→ **What the exercise asks**
Pick out each line of the data below that contains the word "True". Copy those lines unchanged.

+++ Records shown

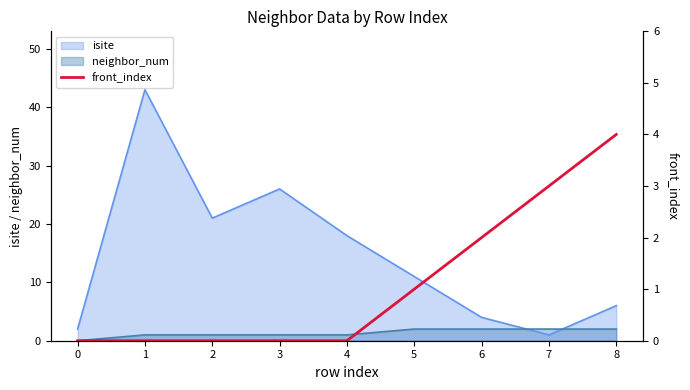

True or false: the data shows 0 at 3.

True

++++++
+++ Records shown

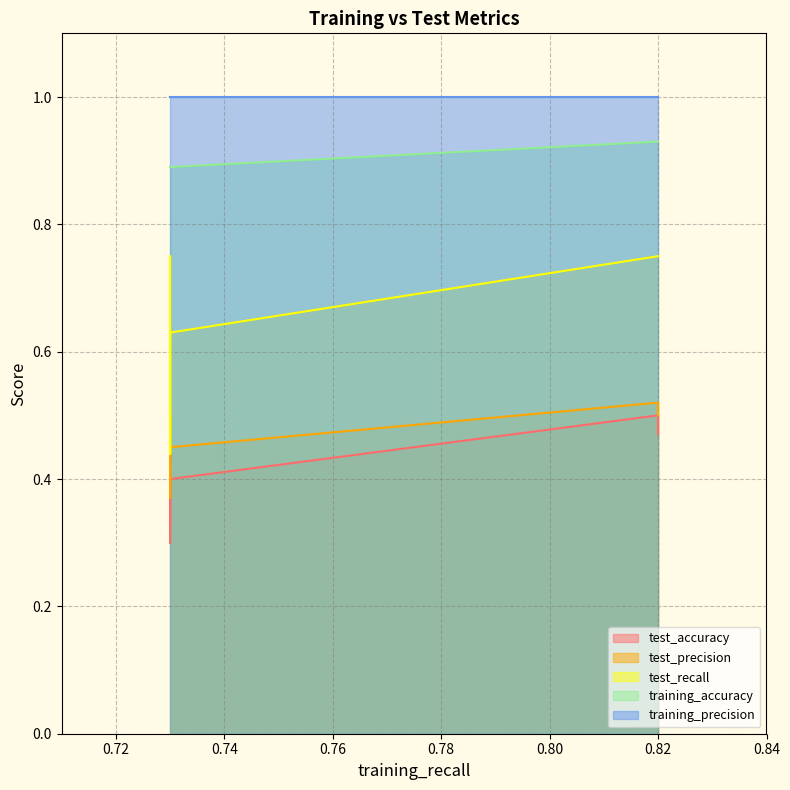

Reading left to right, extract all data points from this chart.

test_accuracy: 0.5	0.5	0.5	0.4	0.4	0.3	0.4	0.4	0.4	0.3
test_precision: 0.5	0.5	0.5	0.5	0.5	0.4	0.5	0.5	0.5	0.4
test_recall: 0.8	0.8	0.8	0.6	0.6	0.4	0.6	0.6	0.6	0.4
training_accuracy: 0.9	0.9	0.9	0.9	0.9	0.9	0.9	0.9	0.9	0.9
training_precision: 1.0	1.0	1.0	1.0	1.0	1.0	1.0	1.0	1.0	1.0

++++++

→ **Response to this task**
True or false: the data shows 0 at 3.
True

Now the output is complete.